Problem requirements >>
Nothing in the data may change. Copy all of it exactly.

Input data >>
┄┄┄┄┄┄

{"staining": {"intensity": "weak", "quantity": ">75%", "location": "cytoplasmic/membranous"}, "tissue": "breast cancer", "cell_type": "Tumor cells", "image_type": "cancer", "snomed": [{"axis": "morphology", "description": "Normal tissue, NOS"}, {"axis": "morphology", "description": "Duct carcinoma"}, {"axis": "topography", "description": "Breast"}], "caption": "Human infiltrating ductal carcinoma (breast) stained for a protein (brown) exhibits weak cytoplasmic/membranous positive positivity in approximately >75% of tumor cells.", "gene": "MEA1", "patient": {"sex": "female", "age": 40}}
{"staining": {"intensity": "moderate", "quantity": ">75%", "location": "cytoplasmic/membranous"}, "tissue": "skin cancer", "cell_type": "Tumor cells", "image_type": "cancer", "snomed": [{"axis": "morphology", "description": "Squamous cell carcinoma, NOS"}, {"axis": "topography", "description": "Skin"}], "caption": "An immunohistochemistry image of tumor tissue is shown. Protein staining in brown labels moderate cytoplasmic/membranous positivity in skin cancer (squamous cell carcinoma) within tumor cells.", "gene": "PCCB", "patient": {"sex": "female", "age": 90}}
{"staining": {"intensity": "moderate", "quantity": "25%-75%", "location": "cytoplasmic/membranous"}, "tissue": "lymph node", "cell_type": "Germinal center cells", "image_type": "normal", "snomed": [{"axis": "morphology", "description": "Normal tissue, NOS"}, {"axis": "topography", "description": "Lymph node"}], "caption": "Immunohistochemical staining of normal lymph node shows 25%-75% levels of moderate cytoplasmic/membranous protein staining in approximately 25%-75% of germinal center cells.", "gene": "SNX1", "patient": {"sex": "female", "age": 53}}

┄┄┄┄┄┄

Written reply >>
{"staining": {"intensity": "weak", "quantity": ">75%", "location": "cytoplasmic/membranous"}, "tissue": "breast cancer", "cell_type": "Tumor cells", "image_type": "cancer", "snomed": [{"axis": "morphology", "description": "Normal tissue, NOS"}, {"axis": "morphology", "description": "Duct carcinoma"}, {"axis": "topography", "description": "Breast"}], "caption": "Human infiltrating ductal carcinoma (breast) stained for a protein (brown) exhibits weak cytoplasmic/membranous positive positivity in approximately >75% of tumor cells.", "gene": "MEA1", "patient": {"sex": "female", "age": 40}}
{"staining": {"intensity": "moderate", "quantity": ">75%", "location": "cytoplasmic/membranous"}, "tissue": "skin cancer", "cell_type": "Tumor cells", "image_type": "cancer", "snomed": [{"axis": "morphology", "description": "Squamous cell carcinoma, NOS"}, {"axis": "topography", "description": "Skin"}], "caption": "An immunohistochemistry image of tumor tissue is shown. Protein staining in brown labels moderate cytoplasmic/membranous positivity in skin cancer (squamous cell carcinoma) within tumor cells.", "gene": "PCCB", "patient": {"sex": "female", "age": 90}}
{"staining": {"intensity": "moderate", "quantity": "25%-75%", "location": "cytoplasmic/membranous"}, "tissue": "lymph node", "cell_type": "Germinal center cells", "image_type": "normal", "snomed": [{"axis": "morphology", "description": "Normal tissue, NOS"}, {"axis": "topography", "description": "Lymph node"}], "caption": "Immunohistochemical staining of normal lymph node shows 25%-75% levels of moderate cytoplasmic/membranous protein staining in approximately 25%-75% of germinal center cells.", "gene": "SNX1", "patient": {"sex": "female", "age": 53}}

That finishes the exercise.